*Task to complete*: In the data that follows, find the line containing "Also the round"; then quote that line and every line after it, exactly, through the last one.

╭─ Entries provided

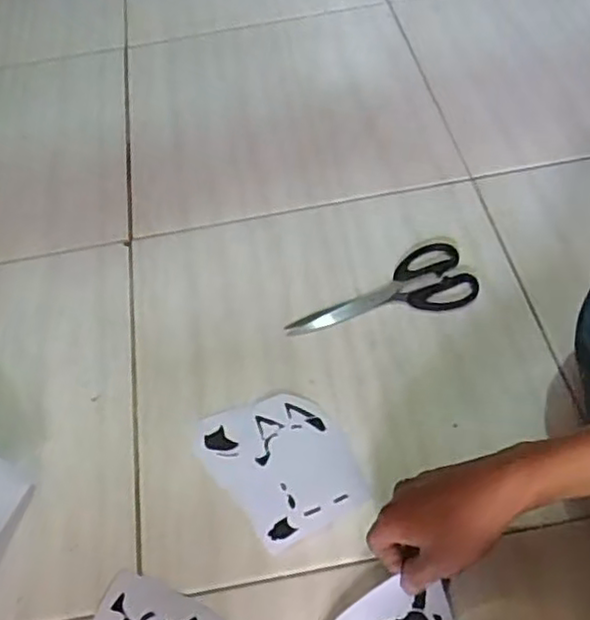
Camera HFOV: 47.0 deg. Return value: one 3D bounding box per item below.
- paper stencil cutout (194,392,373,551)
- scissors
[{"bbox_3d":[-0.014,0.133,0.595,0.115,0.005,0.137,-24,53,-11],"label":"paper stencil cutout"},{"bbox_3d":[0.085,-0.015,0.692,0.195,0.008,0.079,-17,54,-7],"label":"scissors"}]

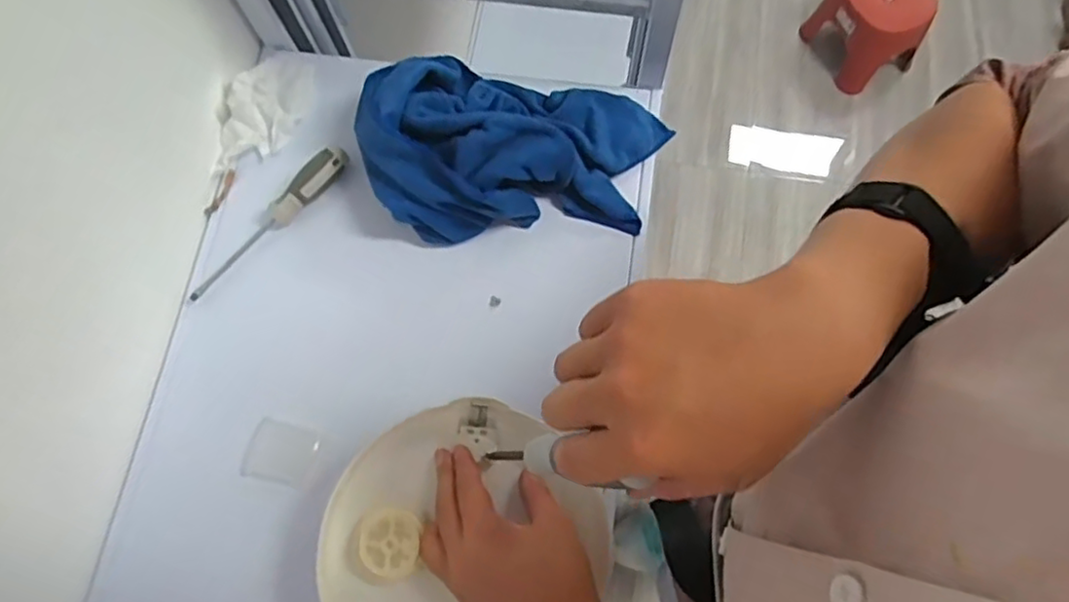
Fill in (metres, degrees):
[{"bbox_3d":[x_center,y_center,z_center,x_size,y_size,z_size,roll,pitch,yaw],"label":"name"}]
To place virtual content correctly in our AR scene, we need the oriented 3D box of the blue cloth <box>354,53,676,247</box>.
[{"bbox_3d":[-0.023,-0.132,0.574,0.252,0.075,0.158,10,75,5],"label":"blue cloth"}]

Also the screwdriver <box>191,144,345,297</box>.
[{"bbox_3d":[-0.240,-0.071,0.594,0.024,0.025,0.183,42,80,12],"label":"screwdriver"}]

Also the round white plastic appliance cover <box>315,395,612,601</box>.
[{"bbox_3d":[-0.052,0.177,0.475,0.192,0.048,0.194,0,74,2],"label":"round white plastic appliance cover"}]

╰─

*Result of this task*:
Also the round white plastic appliance cover <box>315,395,612,601</box>.
[{"bbox_3d":[-0.052,0.177,0.475,0.192,0.048,0.194,0,74,2],"label":"round white plastic appliance cover"}]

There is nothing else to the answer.